Some factors significantly predicted treatment outcome. The predictors for improvement of PN with exercises included health-related characteristics, namely the duration of HIV infection, ART regimen changes and PN that developed post-ART initiation. The participants diagnosed with HIV for 7 years and longer were likely to have less improvement as a result of the exercise intervention. Because HIV infection might be one of the causes of PN (Dobson et al. 2014), this implies that living with the infection for a long time results in more severe PN or that prolonged exposure to HIV may render the nerve damage permanent. Early screening of the PN immediately after a person is diagnosed, and treating appropriately is important. Peripheral neuropathy is a chronic and disabling condition and early management that includes physiotherapist-led exercises might give relief and better health outcomes.

The participants who developed PN after initiating ART were likely to significantly improve compared to those who developed PN before initiating ART. The PN that develops after initiating ART is more likely to be related to ART than HIV. A change in the drug regimen (if the regimen contains medication associated with PN such as stavudine or tenofovir) may facilitate improvement of the pain, and with exercise as a supplementary treatment the improvement may be quicker. It is, therefore, important to include exercise in addition to drug regimen changes in the management of PN that occurs as a result of ART.

The participants in whom the ARV regimen was not changed were also likely to improve. This is possible because it is either that the PN was not severe, the PN had just started or it was not suspected to be augmented with a particular toxic ARV type (Dubey et al. 2013).

Conclusions and recommendations

Physiotherapist-led exercise seems to improve PN symptoms as the results of this study indicate that all the PN symptoms among the participants who exercised for 12 weeks improved as compared to the control group which had no improvement. Importantly, this improvement was maintained for a further 12 weeks post-intervention. This is likely a result of the probable continuation of exercise by the participants after the structured exercise programme.

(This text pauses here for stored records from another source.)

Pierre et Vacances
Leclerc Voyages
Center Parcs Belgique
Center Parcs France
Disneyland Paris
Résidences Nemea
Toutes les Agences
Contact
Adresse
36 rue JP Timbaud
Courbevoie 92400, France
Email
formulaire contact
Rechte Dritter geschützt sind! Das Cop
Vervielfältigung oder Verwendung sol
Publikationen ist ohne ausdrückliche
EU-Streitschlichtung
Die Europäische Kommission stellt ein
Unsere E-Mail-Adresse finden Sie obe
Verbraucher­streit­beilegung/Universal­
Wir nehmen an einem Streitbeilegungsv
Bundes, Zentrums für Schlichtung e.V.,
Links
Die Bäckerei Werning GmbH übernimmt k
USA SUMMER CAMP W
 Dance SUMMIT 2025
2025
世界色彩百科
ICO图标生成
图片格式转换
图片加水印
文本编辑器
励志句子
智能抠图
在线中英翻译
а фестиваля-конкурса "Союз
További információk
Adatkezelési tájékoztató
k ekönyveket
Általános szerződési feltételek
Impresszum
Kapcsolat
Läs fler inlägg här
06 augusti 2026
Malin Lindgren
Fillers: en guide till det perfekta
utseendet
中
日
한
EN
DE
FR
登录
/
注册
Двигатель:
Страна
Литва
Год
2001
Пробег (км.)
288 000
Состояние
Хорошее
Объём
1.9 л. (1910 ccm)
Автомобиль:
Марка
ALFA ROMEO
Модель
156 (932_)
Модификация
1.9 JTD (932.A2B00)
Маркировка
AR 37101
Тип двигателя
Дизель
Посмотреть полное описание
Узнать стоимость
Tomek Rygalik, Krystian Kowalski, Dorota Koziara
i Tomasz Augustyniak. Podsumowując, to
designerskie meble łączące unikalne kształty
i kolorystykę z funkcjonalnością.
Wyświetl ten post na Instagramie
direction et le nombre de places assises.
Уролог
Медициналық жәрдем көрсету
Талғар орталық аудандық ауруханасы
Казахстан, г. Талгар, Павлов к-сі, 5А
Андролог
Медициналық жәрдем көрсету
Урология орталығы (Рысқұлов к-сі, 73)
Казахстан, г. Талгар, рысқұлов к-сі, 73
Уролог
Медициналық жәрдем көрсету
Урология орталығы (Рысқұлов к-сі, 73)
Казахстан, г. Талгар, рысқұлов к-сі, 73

Factors related to the early diagnosis and treatment of PN were predictors for improvements of PN.

However, there is a need for further studies to establish the mechanism of how exercise improves PN symptoms. This may lead to a better understanding of how important exercises are in the management of PN among PLHIV.

In addition, studies on the physiological effects of exercise on the toxicity of the ARVs, particularly at the mitochondrial level, may be useful.

Finally, there is a need to investigate and test exercise interventions over prolonged periods of time, to establish if there is an effect on nerve recovery, in particular the larger nerve fibres for the effect on PN signs.